Мако усмехнулся в темноте.
— Да. Видел. Это от воды. Вода плохая. Да и еда не лучше. А денег зарабатывают гроши.
— Если бы знать, как им помочь!.. Я бы все сделал, что в моих силах.
Они прошли по затихшей Большой улице, поднялись на холм и остановились. Позади, в котловине, ютился Стиллевельд; впереди, в более просторной и более плодородной долине, лежал крааль Мако.
Ленни взглянул на Мако и протянул ему руку.
— Спокойной ночи. Я очень рад, что познакомился с вами.
— Мы еще встретимся, — сказал Мако. — Выдастся у вас свободный вечер — приходите ко мне. Когда хотите. Я вам дам что-нибудь почитать, у меня есть книги. Доброй ночи.
Мако ушел, но Ленни еще долго стоял, глядя вниз, в долину. Он устал, но идти домой не хотелось, его одолевало какое-то беспокойство. Выбрав гладкий, круглый камень, он присел на него. Кругом было тихо. Ему и хотелось тишины. Но в душе ворочалась глухая тоска, усиливаясь с каждой минутой. Наконец она стала невыносимой. Одиночество давило ему сердце. Он запретил себе поддаваться этому чувству, но от этого стало только хуже. Ему нужно было, чтобы рядом был кто-нибудь, с кем можно поговорить и посмеяться…

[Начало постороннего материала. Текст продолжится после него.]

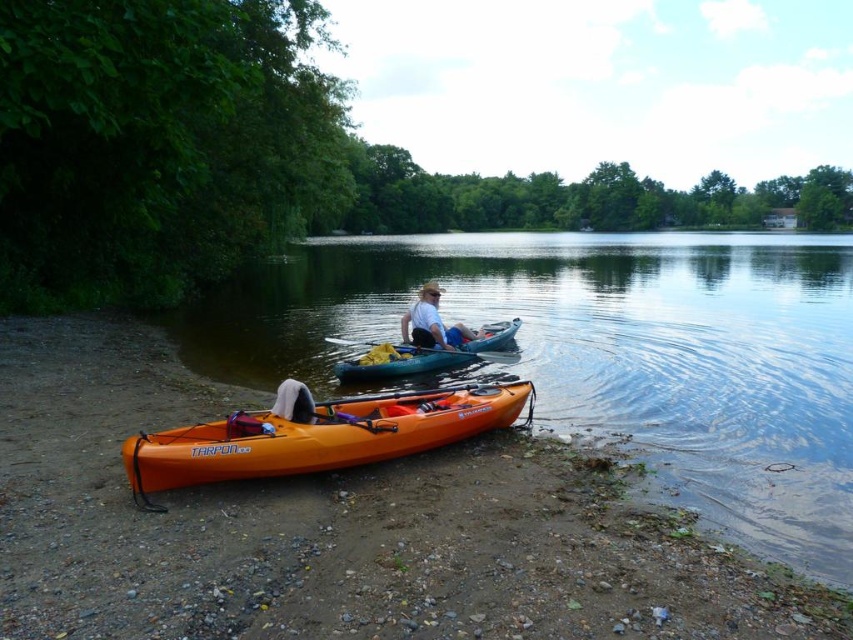
Question: Where is teal rubber kayak at center located in relation to wooden paddle at center in the image?

Choices:
 (A) right
 (B) left

Answer: (B)

Question: Among these objects, which one is farthest from the camera?

Choices:
 (A) orange matte kayak at lower left
 (B) teal rubber kayak at center

Answer: (B)

Question: Where is transparent blue water at center located in relation to orange matte kayak at lower left in the image?

Choices:
 (A) above
 (B) below

Answer: (A)

Question: Which of the following is the closest to the observer?

Choices:
 (A) matte white shirt at center
 (B) transparent blue water at center
 (C) orange matte kayak at lower left
 (D) teal rubber kayak at center

Answer: (B)

Question: Among these points, which one is farthest from the camera?

Choices:
 (A) (451, 401)
 (B) (669, 323)

Answer: (B)

Question: Is transparent blue water at center to the right of matte white shirt at center from the viewer's perspective?

Choices:
 (A) no
 (B) yes

Answer: (B)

Он подумал о Селии. Вот если бы она сейчас была с ним! Послушать бы ее смех и веселую болтовню. Надо написать ей письмо, может быть, это принесет ему облегчение. Сегодняшний вечер у Финкельберга пробудил в нем память о веселых вечерах в Кейптауне с ребятами…
Селия. Селия… Хорошо бы сейчас быть с ней… Он закрыл глаза и постарался представить ее себе в любимой позе. Селия. Селия. Селия любит его. Она хорошая девушка. А какая красавица. И настоящий друг. Они все делали вместе. Селия…
Откуда-то из темноты донесся легкий шорох. Он быстро повернул голову и насторожился. Вдруг это Сари Вильер?.. Он долго сидел, вглядываясь в темноту, напрягая слух, но все было безмолвно.
— Дурак! — сердито пробормотал он.
Он закурил папиросу и с раздражением отшвырнул обгорелую спичку. Бессильный гнев поднялся в нем, потом угас. Какое право он имеет сердиться? Какие у него основания ожидать, что она придет? Он поднялся и решительно зашагал по направлению к Стиллевельду.